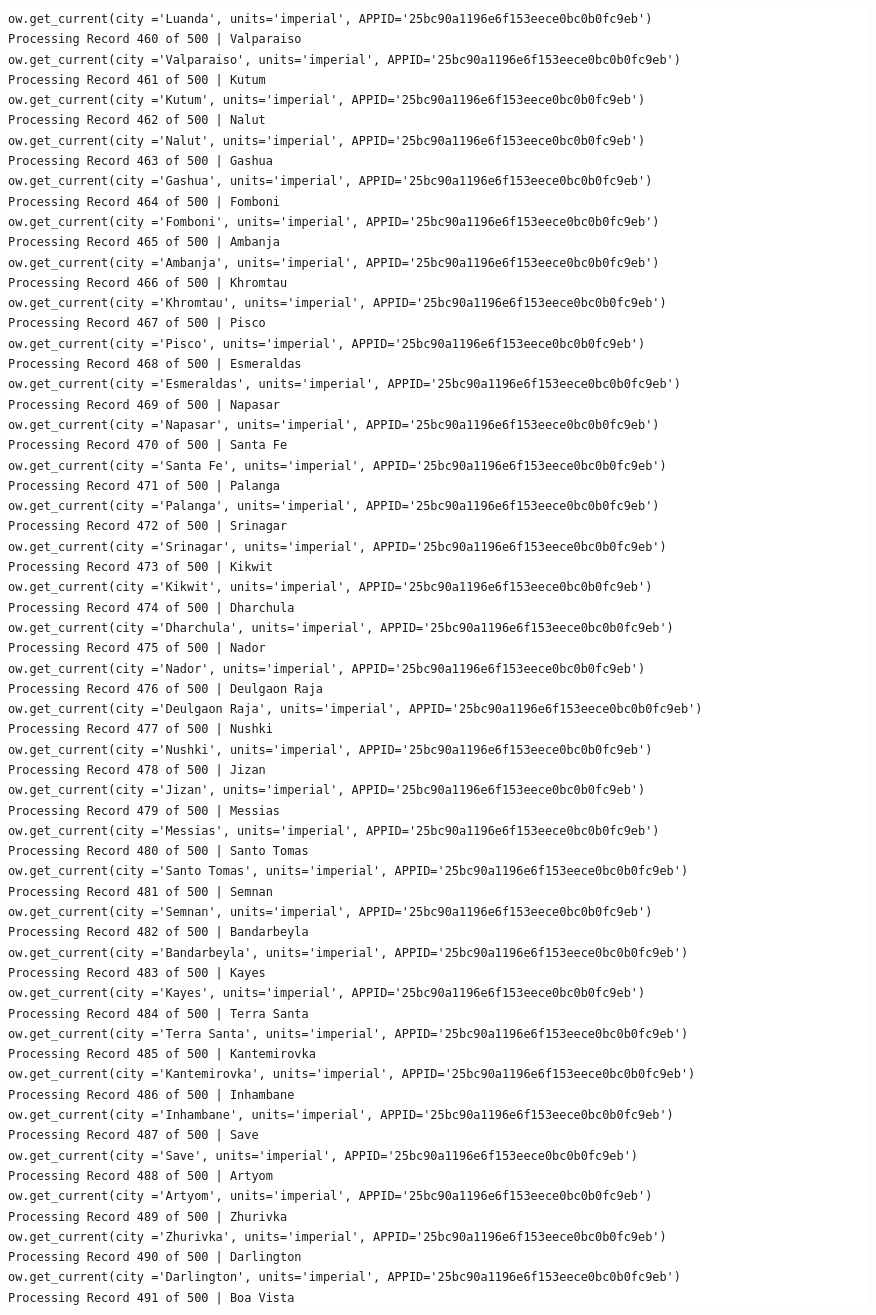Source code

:     ow.get_current(city ='Luanda', units='imperial', APPID='25bc90a1196e6f153eece0bc0b0fc9eb')
    Processing Record 460 of 500 | Valparaiso
    ow.get_current(city ='Valparaiso', units='imperial', APPID='25bc90a1196e6f153eece0bc0b0fc9eb')
    Processing Record 461 of 500 | Kutum
    ow.get_current(city ='Kutum', units='imperial', APPID='25bc90a1196e6f153eece0bc0b0fc9eb')
    Processing Record 462 of 500 | Nalut
    ow.get_current(city ='Nalut', units='imperial', APPID='25bc90a1196e6f153eece0bc0b0fc9eb')
    Processing Record 463 of 500 | Gashua
    ow.get_current(city ='Gashua', units='imperial', APPID='25bc90a1196e6f153eece0bc0b0fc9eb')
    Processing Record 464 of 500 | Fomboni
    ow.get_current(city ='Fomboni', units='imperial', APPID='25bc90a1196e6f153eece0bc0b0fc9eb')
    Processing Record 465 of 500 | Ambanja
    ow.get_current(city ='Ambanja', units='imperial', APPID='25bc90a1196e6f153eece0bc0b0fc9eb')
    Processing Record 466 of 500 | Khromtau
    ow.get_current(city ='Khromtau', units='imperial', APPID='25bc90a1196e6f153eece0bc0b0fc9eb')
    Processing Record 467 of 500 | Pisco
    ow.get_current(city ='Pisco', units='imperial', APPID='25bc90a1196e6f153eece0bc0b0fc9eb')
    Processing Record 468 of 500 | Esmeraldas
    ow.get_current(city ='Esmeraldas', units='imperial', APPID='25bc90a1196e6f153eece0bc0b0fc9eb')
    Processing Record 469 of 500 | Napasar
    ow.get_current(city ='Napasar', units='imperial', APPID='25bc90a1196e6f153eece0bc0b0fc9eb')
    Processing Record 470 of 500 | Santa Fe
    ow.get_current(city ='Santa Fe', units='imperial', APPID='25bc90a1196e6f153eece0bc0b0fc9eb')
    Processing Record 471 of 500 | Palanga
    ow.get_current(city ='Palanga', units='imperial', APPID='25bc90a1196e6f153eece0bc0b0fc9eb')
    Processing Record 472 of 500 | Srinagar
    ow.get_current(city ='Srinagar', units='imperial', APPID='25bc90a1196e6f153eece0bc0b0fc9eb')
    Processing Record 473 of 500 | Kikwit
    ow.get_current(city ='Kikwit', units='imperial', APPID='25bc90a1196e6f153eece0bc0b0fc9eb')
    Processing Record 474 of 500 | Dharchula
    ow.get_current(city ='Dharchula', units='imperial', APPID='25bc90a1196e6f153eece0bc0b0fc9eb')
    Processing Record 475 of 500 | Nador
    ow.get_current(city ='Nador', units='imperial', APPID='25bc90a1196e6f153eece0bc0b0fc9eb')
    Processing Record 476 of 500 | Deulgaon Raja
    ow.get_current(city ='Deulgaon Raja', units='imperial', APPID='25bc90a1196e6f153eece0bc0b0fc9eb')
    Processing Record 477 of 500 | Nushki
    ow.get_current(city ='Nushki', units='imperial', APPID='25bc90a1196e6f153eece0bc0b0fc9eb')
    Processing Record 478 of 500 | Jizan
    ow.get_current(city ='Jizan', units='imperial', APPID='25bc90a1196e6f153eece0bc0b0fc9eb')
    Processing Record 479 of 500 | Messias
    ow.get_current(city ='Messias', units='imperial', APPID='25bc90a1196e6f153eece0bc0b0fc9eb')
    Processing Record 480 of 500 | Santo Tomas
    ow.get_current(city ='Santo Tomas', units='imperial', APPID='25bc90a1196e6f153eece0bc0b0fc9eb')
    Processing Record 481 of 500 | Semnan
    ow.get_current(city ='Semnan', units='imperial', APPID='25bc90a1196e6f153eece0bc0b0fc9eb')
    Processing Record 482 of 500 | Bandarbeyla
    ow.get_current(city ='Bandarbeyla', units='imperial', APPID='25bc90a1196e6f153eece0bc0b0fc9eb')
    Processing Record 483 of 500 | Kayes
    ow.get_current(city ='Kayes', units='imperial', APPID='25bc90a1196e6f153eece0bc0b0fc9eb')
    Processing Record 484 of 500 | Terra Santa
    ow.get_current(city ='Terra Santa', units='imperial', APPID='25bc90a1196e6f153eece0bc0b0fc9eb')
    Processing Record 485 of 500 | Kantemirovka
    ow.get_current(city ='Kantemirovka', units='imperial', APPID='25bc90a1196e6f153eece0bc0b0fc9eb')
    Processing Record 486 of 500 | Inhambane
    ow.get_current(city ='Inhambane', units='imperial', APPID='25bc90a1196e6f153eece0bc0b0fc9eb')
    Processing Record 487 of 500 | Save
    ow.get_current(city ='Save', units='imperial', APPID='25bc90a1196e6f153eece0bc0b0fc9eb')
    Processing Record 488 of 500 | Artyom
    ow.get_current(city ='Artyom', units='imperial', APPID='25bc90a1196e6f153eece0bc0b0fc9eb')
    Processing Record 489 of 500 | Zhurivka
    ow.get_current(city ='Zhurivka', units='imperial', APPID='25bc90a1196e6f153eece0bc0b0fc9eb')
    Processing Record 490 of 500 | Darlington
    ow.get_current(city ='Darlington', units='imperial', APPID='25bc90a1196e6f153eece0bc0b0fc9eb')
    Processing Record 491 of 500 | Boa Vista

* _To-do item_
Select each line above that includes the string "Deulgaon", matching its capitalization exactly.

* _Answer to the exercise_
    Processing Record 476 of 500 | Deulgaon Raja
    ow.get_current(city ='Deulgaon Raja', units='imperial', APPID='25bc90a1196e6f153eece0bc0b0fc9eb')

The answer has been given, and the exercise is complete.